With all pictures excluded, restate the records that follow exactly as written.

[Opening SOURCE DATA section]

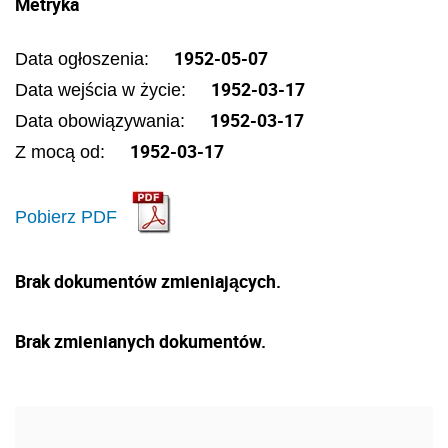
Metryka
1952-05-07
Data ogłoszenia:
1952-03-17
Data wejścia w życie:
1952-03-17
Data obowiązywania:
1952-03-17
Z mocą od:
Pobierz PDF
Brak dokumentów zmieniających.
Brak zmienianych dokumentów.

[Closing SOURCE DATA section]

▶ _RESULT_
Metryka
1952-05-07
Data ogłoszenia:
1952-03-17
Data wejścia w życie:
1952-03-17
Data obowiązywania:
1952-03-17
Z mocą od:
Pobierz PDF
Brak dokumentów zmieniających.
Brak zmienianych dokumentów.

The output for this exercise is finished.